4/23/2024, 10:01:01 AM

たとえ間違いだったとしても

 今からおよそ千年後の世界。
 人生のあらゆる情報はデータバンクに記録される。人生における無数の選択に対して、その後の結果をもとにAIが点数をつけ、人生そのものを評価される。
 人生においてこの情報が最重視されるようになった。データバンクから合法的に情報が引き出され、進学先は点数順に希望が通る。採用活動では点数をもとに採用される。裁判は点数が判決に大きく影響する。
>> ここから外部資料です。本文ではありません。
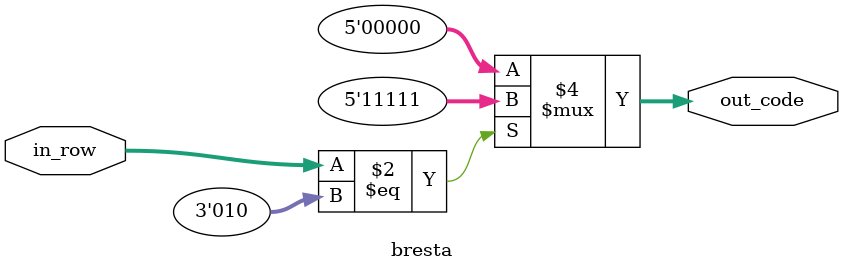
<source format=v>
`timescale 1ns / 1ps
module bresta(
	 input [2:0] in_row,
    output reg [4:0] out_code
    );

parameter [4:0] d_1 = 5'b11111; // XXXXX


always @ *
begin
	if (in_row == 3'b010)
		out_code = d_1;
	else
		out_code = 5'b0;
end

endmodule

</source>
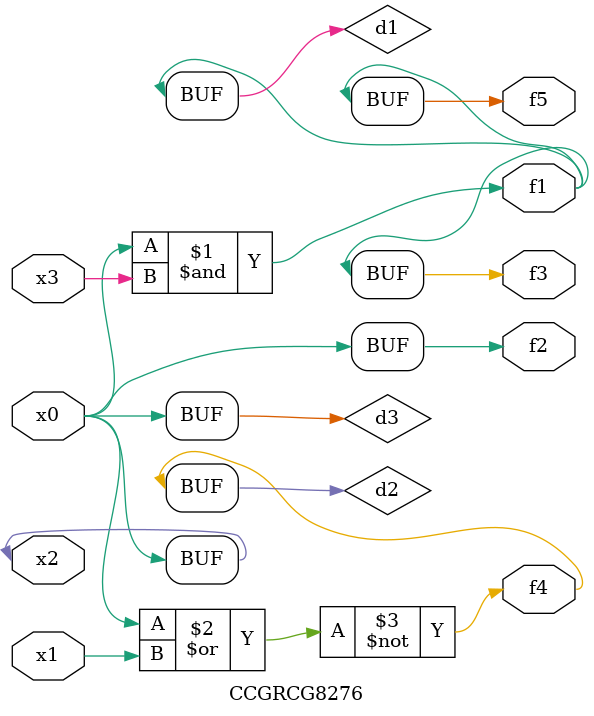
<source format=v>
module CCGRCG8276(
	input x0, x1, x2, x3,
	output f1, f2, f3, f4, f5
);

	wire d1, d2, d3;

	and (d1, x2, x3);
	nor (d2, x0, x1);
	buf (d3, x0, x2);
	assign f1 = d1;
	assign f2 = d3;
	assign f3 = d1;
	assign f4 = d2;
	assign f5 = d1;
endmodule

</source>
税金や社会保障に関しても点数が高い者が有利になった。
 いいことをすれば返ってくると喜ぶ者がいる一方で、頭を悩ませる人も多かった。これまでの人生で何か大きな間違いを犯してやいないかと気を揉んで寝られなくなる人もいた。そんな中、ここに漬け込んでサービスを提供する業者も現れる。業者の誘い文句はこうだった。
「たとえ間違いだったとしても、大丈夫ですよ」
 そう言って密かに、そして得意げに囁いた。
「ミソとなるのは、『その後の結果をもとに点数がつけられる』ということです。ならば、その後の結果を正解とすればいいのです」
 業者は確実に客を取り、目を見張るほどの売上を上げた。中には過激な業者もいて、顧客の要望に答えて世界を曲げていった。
「他人を傷つけてしまったなら、その人を悪者にすればいい。ルールを破ってしまったなら、ルールを過ちにすればいい。大丈夫。たとえ間違いだったとしても、それは正解になります」
 政府は過激な業者の取り締まりを行った。それが困難であると悟ると、政府は事の大小にかかわらずすべての業者の存在を違法とし、業者を利用した人の点数を大幅に下げると発表した。
 それでも業者は笑うのだった。
「たとえ私たちを利用するのが間違いだったとしても、大丈夫。正解にすればいいのです」
 実際当分の間は業者を利用することはデメリットにならなかった。業者によって「正しい人」にされた顧客を、AIは贔屓した。政府に歯向かってでも正しいことをしたと、むしろ高い点数がつけられてしまう例もあった。
 こうして人生の点数化は困難を極め、結局開始から50年足らずで廃止となり、ようやくこの戦いに終止符が打たれたのだった。